Ada Bakteri Kebal Antibiotik yang Bisa Menular dari Babi ke Manusia

By Afkar Aristoteles Mukhaer, Senin, 25 April 2022 | 17:00 WIB
Ilustrasi peternakan babi. Babi dapat menularkan bakteri yang kebal antibiotik ke manusia yang sangat mengancam jiwa. (dusanpetkovic/Getty Images/iStockphoto)

   

Christopher Murray seorang profesor di University of Washington tergabung dalam kelompok penelitian Antimicrobial Resistance Collaborators (ARC). Penelitian itu dipublikasikan di jurnal The Lancet pada Februari 2022 yang menegaskan perkembangan bakteri yang mampu melawan antibiotik yang ditemukan pada 2019.
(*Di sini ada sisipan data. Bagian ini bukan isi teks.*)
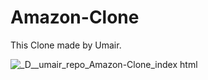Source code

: # Amazon-Clone
This Clone made by Umair.

![_D__umair_repo_Amazon-Clone_index html](https://github.com/umair7228/Amazon-Clone/assets/154393500/20498363-9bb5-4a70-b826-af551ee0c1e6)
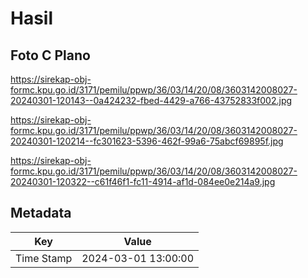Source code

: # Hasil

## Foto C Plano

https://sirekap-obj-formc.kpu.go.id/3171/pemilu/ppwp/36/03/14/20/08/3603142008027-20240301-120143--0a424232-fbed-4429-a766-43752833f002.jpg

https://sirekap-obj-formc.kpu.go.id/3171/pemilu/ppwp/36/03/14/20/08/3603142008027-20240301-120214--fc301623-5396-462f-99a6-75abcf69895f.jpg

https://sirekap-obj-formc.kpu.go.id/3171/pemilu/ppwp/36/03/14/20/08/3603142008027-20240301-120322--c61f46f1-fc11-4914-af1d-084ee0e214a9.jpg


## Metadata

| Key        | Value               |
| ---------- | ------------------- |
| Time Stamp | 2024-03-01 13:00:00 |



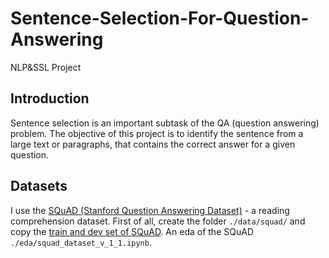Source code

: # Sentence-Selection-For-Question-Answering
NLP&amp;SSL Project

## Introduction
Sentence selection is an important subtask of the QA (question answering) problem.
The objective of this project is to identify the sentence from a large text or paragraphs,
that contains the correct answer for a given question.


## Datasets
I use the [SQuAD (Stanford Question Answering Dataset)](1) - a reading comprehension dataset.
First of all, create the folder `./data/squad/` and copy the [train and dev set of SQuAD](1).
An eda of the SQuAD `./eda/squad_dataset_v_1_1.ipynb`.



[1]: https://rajpurkar.github.io/SQuAD-explorer/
"Ini masalah besar," ujarnya dalam  siniar University of Chicago. "Saya akan mengatakan bahwa dari titik ketika ada penggunaan antibiotik secara luas, menjadi jelas bahwa beberapa bakteri dapat mengembangkan resistensi."

"Ini adalah evolusi klasik peperangan. Ada antibiotik, bisa membunuh dan menyerang bakteri, berkembang atau bermutasi menjadi resisten, lalu antibiotik itu tidak berfungsi lagi, lalu kita harus mencari antibiotik lain atau modifikasi agar bisa mengatasi pola resistensi itu."

Masalah itu makin diperparah dengan meluasnya penggunaan antibiotik pada hewan ternak. Paling sering adalah babi dan unggas, tetapi kadang-kadang juga sapi, sehingga memudahkan penyakit menyebar keluar spesies mereka.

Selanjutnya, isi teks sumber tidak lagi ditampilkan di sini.